Last, the review revealed that the timing is right for such an initiative. Given the emphasis on learning outcomes in the Sustainable Development Goals for education, South Asian countries will be open to regional assessment initiatives that enable them to tackle the twin issues of quality and assessment capacity. Key representatives from the ministries and donor partners at the New Delhi meeting agreed that the most suitable approach will be one that institutionalizes a dedicated assessment training and research body in the region to address the goals of designing and implementing the regional learning assessment, with involvement of the partner governments, while also serving as the central regional institution for learning research and data science.

While the vision for a South Asian regional learning assessment is certainly ambitious, one approach to making it work is to start small, beginning with an initial pilot in a few interested countries. Region-wide assessments can be built up from these first few nations, and a dedicated training and research body can methodically build assessment capacity and train key educational actors in evaluation techniques. This approach will ensure steady improvement and contribute simultaneously to short-term and long-term goals, ensuring improvements in learning in the South Asian system can be sustained far into the future.

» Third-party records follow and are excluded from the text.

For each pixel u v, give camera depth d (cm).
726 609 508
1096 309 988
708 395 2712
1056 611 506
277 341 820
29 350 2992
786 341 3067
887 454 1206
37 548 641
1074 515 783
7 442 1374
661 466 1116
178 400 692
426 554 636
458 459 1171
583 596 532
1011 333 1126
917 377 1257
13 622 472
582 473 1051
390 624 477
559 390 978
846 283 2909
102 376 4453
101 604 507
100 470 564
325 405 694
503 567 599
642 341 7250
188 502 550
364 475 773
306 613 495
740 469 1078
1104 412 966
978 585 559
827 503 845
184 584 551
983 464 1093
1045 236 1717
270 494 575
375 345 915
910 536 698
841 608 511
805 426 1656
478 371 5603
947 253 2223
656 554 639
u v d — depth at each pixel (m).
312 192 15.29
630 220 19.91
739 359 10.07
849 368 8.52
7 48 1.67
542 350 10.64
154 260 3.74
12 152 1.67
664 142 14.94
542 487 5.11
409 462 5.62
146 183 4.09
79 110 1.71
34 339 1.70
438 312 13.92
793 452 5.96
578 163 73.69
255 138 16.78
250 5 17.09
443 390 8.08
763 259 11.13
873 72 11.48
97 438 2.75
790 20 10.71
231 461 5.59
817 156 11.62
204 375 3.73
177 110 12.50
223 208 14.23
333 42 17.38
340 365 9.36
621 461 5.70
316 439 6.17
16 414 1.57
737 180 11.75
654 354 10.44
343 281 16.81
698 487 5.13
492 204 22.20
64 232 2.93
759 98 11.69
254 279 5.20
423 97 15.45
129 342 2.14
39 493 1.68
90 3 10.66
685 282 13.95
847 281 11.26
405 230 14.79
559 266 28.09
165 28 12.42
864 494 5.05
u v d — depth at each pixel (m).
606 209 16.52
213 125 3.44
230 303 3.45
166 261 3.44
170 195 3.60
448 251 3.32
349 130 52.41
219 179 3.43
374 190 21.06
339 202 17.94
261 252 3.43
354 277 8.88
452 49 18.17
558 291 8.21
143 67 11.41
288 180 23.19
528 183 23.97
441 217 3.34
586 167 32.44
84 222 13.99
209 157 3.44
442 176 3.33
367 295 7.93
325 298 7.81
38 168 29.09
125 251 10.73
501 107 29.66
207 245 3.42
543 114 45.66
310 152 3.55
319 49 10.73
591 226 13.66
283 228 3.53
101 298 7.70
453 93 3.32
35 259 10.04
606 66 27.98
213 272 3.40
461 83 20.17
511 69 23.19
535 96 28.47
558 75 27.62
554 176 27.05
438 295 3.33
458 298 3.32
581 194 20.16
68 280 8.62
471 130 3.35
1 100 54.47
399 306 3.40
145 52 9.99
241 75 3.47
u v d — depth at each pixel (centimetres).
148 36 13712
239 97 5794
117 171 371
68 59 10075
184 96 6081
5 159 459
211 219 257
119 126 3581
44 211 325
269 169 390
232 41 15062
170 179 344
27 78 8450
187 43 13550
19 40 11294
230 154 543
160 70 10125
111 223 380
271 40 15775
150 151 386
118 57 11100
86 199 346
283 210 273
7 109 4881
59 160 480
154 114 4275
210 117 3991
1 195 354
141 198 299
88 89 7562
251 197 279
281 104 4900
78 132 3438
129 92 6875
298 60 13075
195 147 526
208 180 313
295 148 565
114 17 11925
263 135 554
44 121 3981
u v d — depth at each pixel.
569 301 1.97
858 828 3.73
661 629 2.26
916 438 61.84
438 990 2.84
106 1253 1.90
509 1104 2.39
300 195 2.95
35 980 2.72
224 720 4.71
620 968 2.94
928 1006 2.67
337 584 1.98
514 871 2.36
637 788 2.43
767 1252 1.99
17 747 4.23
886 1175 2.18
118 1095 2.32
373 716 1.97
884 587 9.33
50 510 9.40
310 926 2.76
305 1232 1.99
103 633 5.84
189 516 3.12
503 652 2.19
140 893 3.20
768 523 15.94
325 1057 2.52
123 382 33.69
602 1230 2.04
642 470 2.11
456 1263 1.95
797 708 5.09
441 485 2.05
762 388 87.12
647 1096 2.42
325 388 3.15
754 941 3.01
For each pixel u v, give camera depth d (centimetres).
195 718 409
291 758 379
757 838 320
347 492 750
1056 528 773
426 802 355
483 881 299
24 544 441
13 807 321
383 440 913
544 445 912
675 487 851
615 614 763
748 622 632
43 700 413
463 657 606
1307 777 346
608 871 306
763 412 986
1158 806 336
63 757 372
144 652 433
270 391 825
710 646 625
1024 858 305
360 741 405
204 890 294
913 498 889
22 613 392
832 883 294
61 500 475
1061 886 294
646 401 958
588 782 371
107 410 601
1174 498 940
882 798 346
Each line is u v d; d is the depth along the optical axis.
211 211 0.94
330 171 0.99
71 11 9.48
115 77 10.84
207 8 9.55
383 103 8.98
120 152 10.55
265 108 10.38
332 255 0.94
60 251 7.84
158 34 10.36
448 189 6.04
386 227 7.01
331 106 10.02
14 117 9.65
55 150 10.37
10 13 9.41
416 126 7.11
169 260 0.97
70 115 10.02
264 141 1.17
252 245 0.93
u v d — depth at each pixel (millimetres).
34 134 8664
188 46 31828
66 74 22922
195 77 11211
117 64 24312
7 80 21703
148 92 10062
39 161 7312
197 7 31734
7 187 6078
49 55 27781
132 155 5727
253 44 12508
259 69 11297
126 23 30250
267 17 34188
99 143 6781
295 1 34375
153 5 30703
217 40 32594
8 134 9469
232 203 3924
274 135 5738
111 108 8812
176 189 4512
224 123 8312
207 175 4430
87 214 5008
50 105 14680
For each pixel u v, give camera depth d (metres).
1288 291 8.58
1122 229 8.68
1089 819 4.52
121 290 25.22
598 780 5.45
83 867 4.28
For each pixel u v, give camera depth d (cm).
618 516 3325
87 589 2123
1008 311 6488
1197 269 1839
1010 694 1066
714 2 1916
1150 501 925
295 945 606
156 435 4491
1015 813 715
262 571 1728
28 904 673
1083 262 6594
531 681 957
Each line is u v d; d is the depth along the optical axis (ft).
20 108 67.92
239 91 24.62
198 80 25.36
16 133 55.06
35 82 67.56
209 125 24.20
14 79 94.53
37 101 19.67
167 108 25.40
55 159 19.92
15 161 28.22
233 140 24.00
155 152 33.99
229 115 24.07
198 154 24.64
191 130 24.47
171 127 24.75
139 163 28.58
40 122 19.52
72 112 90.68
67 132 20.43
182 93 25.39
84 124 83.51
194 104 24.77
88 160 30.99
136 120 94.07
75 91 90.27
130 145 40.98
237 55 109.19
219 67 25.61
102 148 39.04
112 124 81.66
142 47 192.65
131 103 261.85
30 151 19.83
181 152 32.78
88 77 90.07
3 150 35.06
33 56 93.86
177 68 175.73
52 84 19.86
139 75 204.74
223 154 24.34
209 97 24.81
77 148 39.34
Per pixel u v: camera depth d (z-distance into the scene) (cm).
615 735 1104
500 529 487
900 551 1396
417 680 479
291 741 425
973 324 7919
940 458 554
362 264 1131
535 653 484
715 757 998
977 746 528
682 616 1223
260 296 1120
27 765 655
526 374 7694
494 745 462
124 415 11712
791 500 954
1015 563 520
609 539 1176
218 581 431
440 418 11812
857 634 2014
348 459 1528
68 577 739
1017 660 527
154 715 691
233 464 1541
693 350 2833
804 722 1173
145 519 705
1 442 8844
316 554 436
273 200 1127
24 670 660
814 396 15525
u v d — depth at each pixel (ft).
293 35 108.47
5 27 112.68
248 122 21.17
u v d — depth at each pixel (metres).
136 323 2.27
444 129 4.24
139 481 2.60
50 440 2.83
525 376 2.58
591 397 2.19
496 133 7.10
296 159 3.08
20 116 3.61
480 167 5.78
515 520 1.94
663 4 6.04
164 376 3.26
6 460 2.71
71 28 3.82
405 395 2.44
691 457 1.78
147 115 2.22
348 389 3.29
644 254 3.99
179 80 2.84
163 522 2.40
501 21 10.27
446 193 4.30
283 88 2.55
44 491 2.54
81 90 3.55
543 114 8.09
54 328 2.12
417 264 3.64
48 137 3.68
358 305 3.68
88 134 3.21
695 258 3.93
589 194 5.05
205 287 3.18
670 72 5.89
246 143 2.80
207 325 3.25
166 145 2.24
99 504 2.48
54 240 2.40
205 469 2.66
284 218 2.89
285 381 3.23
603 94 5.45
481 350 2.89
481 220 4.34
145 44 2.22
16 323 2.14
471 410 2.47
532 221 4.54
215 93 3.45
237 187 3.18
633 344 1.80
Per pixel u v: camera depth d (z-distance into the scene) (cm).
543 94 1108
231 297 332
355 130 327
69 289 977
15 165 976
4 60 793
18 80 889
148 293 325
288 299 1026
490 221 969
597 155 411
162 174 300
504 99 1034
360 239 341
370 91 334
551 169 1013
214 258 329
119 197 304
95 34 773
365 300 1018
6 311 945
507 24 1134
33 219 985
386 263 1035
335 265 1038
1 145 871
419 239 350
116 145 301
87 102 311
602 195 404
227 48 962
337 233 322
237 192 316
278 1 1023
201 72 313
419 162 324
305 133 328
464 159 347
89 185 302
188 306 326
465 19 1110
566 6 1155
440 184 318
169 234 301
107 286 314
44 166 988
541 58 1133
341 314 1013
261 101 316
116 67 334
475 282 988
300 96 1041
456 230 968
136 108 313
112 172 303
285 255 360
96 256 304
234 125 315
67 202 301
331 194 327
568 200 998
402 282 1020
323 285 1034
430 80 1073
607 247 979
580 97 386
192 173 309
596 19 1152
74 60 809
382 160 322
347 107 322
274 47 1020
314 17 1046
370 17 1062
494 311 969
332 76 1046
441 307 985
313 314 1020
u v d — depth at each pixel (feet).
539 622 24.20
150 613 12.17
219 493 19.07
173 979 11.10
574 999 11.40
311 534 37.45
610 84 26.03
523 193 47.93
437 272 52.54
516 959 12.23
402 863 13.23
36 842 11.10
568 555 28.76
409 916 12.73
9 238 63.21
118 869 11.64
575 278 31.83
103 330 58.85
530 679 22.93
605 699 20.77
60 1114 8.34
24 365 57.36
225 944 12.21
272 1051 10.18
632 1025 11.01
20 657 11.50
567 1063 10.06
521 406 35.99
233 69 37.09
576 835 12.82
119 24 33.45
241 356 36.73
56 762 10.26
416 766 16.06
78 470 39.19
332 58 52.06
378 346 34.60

While improving student learning is not exactly rocket science, experience across the world shows it may be more difficult to achieve than is often admitted. This is not to suggest that improving learning outcomes in areas that face singular contextual issues, like South Asia, is impossible to achieve. The challenge requires innovative solutions, focused research into student learning, and collaborative effort to improve the quality of education. Real systemic change can happen, if it is planned as a long-term solution and not a quick fix.